Well you got the color right and the sour cream on top but all you have made is sour creamy beetroot soup.
beernut (author)  MechEngSk3 years ago
You are right ,it is likely that it started as a Russian food but your statement is akin to saying,”Beer is Egyptian and should not be made with hops and served only at room temperature.” As foods move so do there recipe. A hot hearty soup that was meant to be served in the winter would be a good use of miscellaneous meet bit you had on hand. But if you are Jewish and returning home from Northern Europe to a much more moderate climate, hot soup dose not always sound so good. Couple that with some of the Jewish food laws and you end up with a much different beast.
On future food recipes maybe I should include a short history of the version I am doing.
Thank you though for taking time to look at the Instuctabel.
wazzup1053 years ago
Israel ?

But surely borscht is an easten european dish (think Russia)

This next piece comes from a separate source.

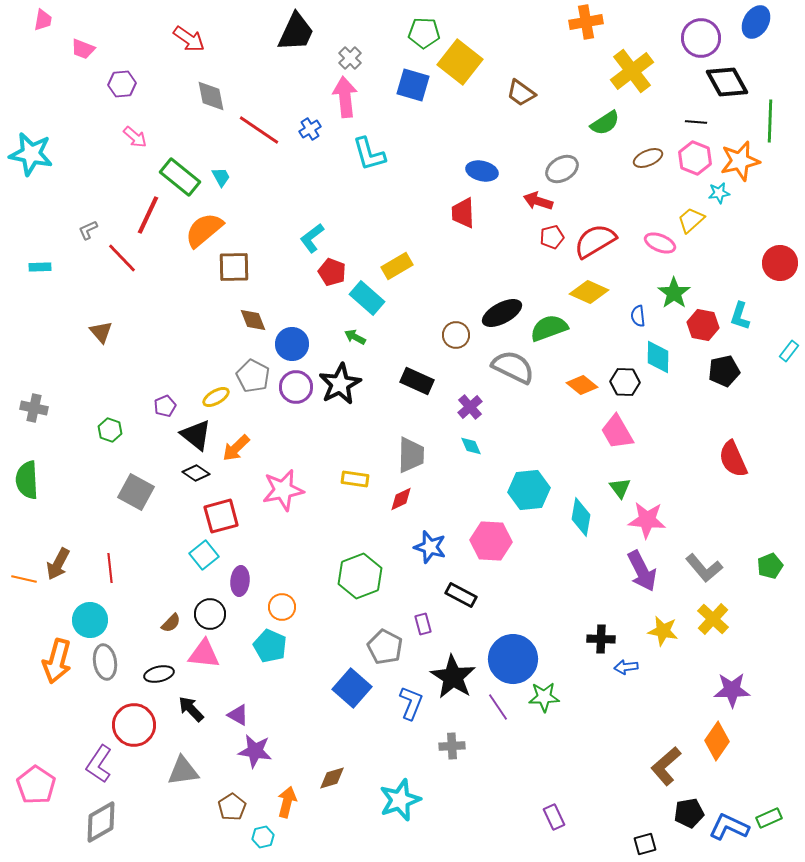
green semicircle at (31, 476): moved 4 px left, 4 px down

beernut (author)  wazzup1053 years ago
It is true that its origins are likely from northern Europe. My understanding is that the Jewish peoples brought it back with them to Israel and it has become a popular dish. I have to admit though my knowledge of it life and travels come mostly from a collage text and the web.
It is, i come from lithuania and a version of this is one of our main national dishes
scoochmaroo3 years ago
What about using fresh beets? How would it be best to prepare them? The farmer's market has the most beautiful beets right now!
beernut (author)  scoochmaroo3 years ago
Cut off the tops ( if they are young tops they are yummy steamed or in salad) wash well. Then put them in a pot and cover with water. Boil them until they are tender. Then pull them out and cool. The skins will pull off nicely. Use the water from boiling for the “juice” in the recipe.